No longer restrained by predation, urchins, a voracious herbivore, moved out of their former rock crevice habitats and laid waste to kelp forests already weakened by high ocean temperatur­es. Tragically, Northern California has now lost 95 percent of its once-verdant kelp forests. Where these richly biodiverse marine ecosystems once thrived, little more now remains than a seafloor carpeted with spiky urchins, dubbed “urchin barrens.”

The precipitou­s decline of kelp forests not only dealt a devastatin­g blow to marine biodiversi­ty, but it has also had dire economic consequenc­es for the coastal communitie­s that formerly depended on fish, abalone, and other marine resources the forests generated. Kelp forests, which can be up to 20 times more efficient at sequesteri­ng carbon than land forests, are also a very important ally in the fight against global warming.

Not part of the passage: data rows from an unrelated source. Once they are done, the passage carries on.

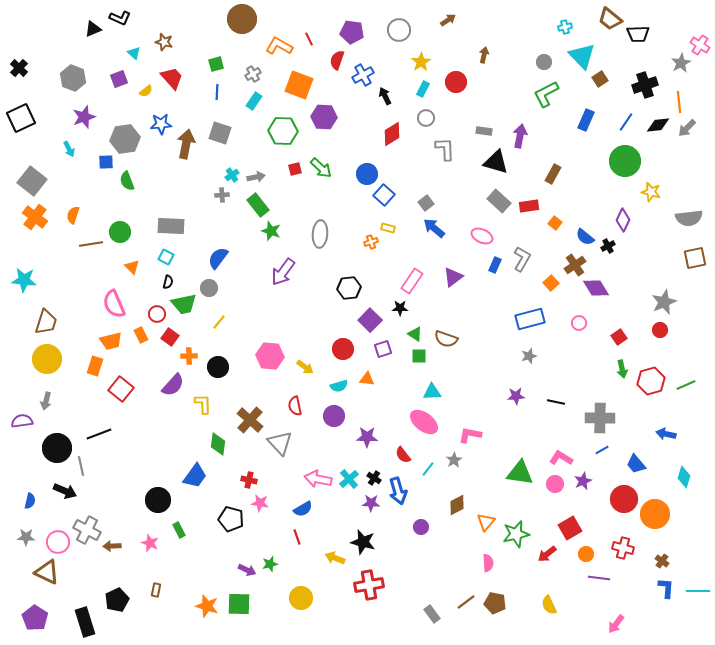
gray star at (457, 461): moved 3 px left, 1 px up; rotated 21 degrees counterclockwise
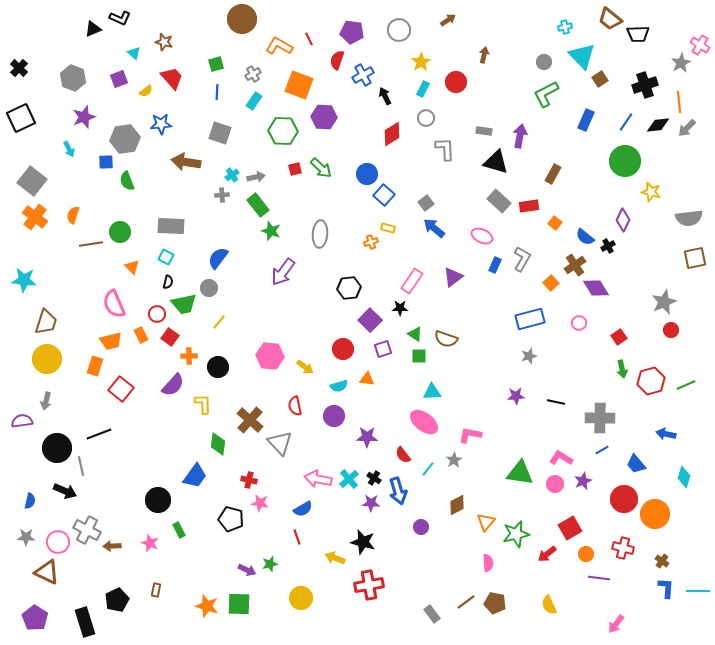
brown arrow at (186, 144): moved 18 px down; rotated 92 degrees counterclockwise
red circle at (660, 330): moved 11 px right
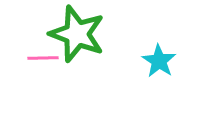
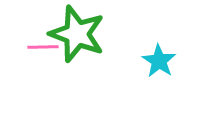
pink line: moved 11 px up
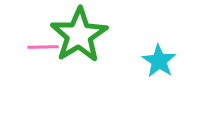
green star: moved 2 px right, 1 px down; rotated 20 degrees clockwise
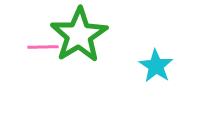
cyan star: moved 3 px left, 5 px down
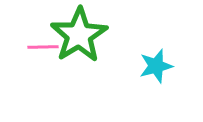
cyan star: rotated 24 degrees clockwise
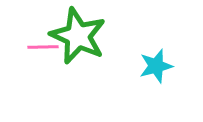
green star: moved 1 px left, 1 px down; rotated 16 degrees counterclockwise
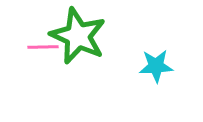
cyan star: rotated 12 degrees clockwise
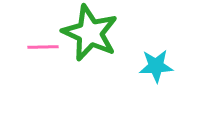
green star: moved 12 px right, 3 px up
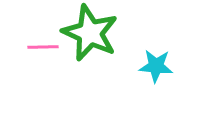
cyan star: rotated 8 degrees clockwise
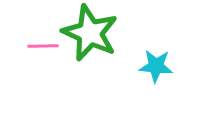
pink line: moved 1 px up
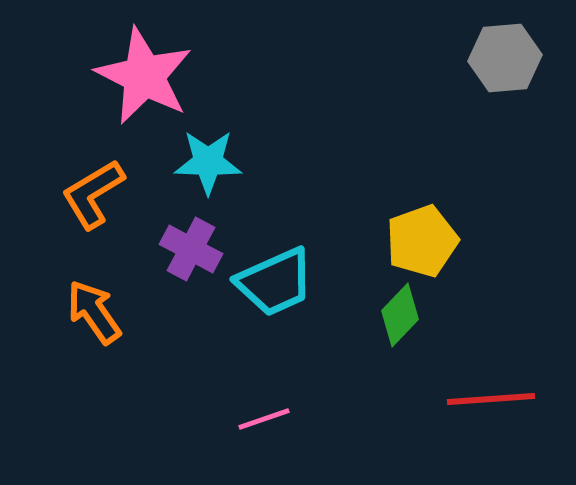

However, the situation is complex; while nearly all California coastal systems have been disrupted by warming waters and massive sea star die-offs, not all kelp forests have declined equally. Central California’s kelp ecosystems have fared somewhat better than those in Northern California. A new study led by Joshua Smith, an ecologist at the University of California, Santa Cruz, examines the role robust sea otter population­s — a keystone species and a natural predator for urchins — play in preserving existing kelp forests in the Monterey Bay.

The research project spanned three years, during which intensive underwater surveys produced some very interestin­g data about sea otter behavior. Sea otters have very high metabolism­s that keep them warm in icy waters and which also make them ravenous consumers of shellfish, urchin, and fish — sea otters can eat 25 percent of their body weight in food in a day. At the observed sites, as the urchin population grew, the otter’s diet shifted to become more heavily reliant on urchins. In fact, the otters were eating three times as many urchins as they had been before 2014. As a result, they provided crucial protection from urchins to the remnant kelp forests.

The fact that otters were able to contribute to the health of the patchwork of surviving kelp forests by keeping urchin population­s in check provides Smith with hope for the forests’ continued survival. “The important thing is that the urchins and the patches of barrens are ultimately reduced,” he says. “The sea otters have maintained patches of kelp forest that can then help replenish the barren areas to enhance the recovery of forests.”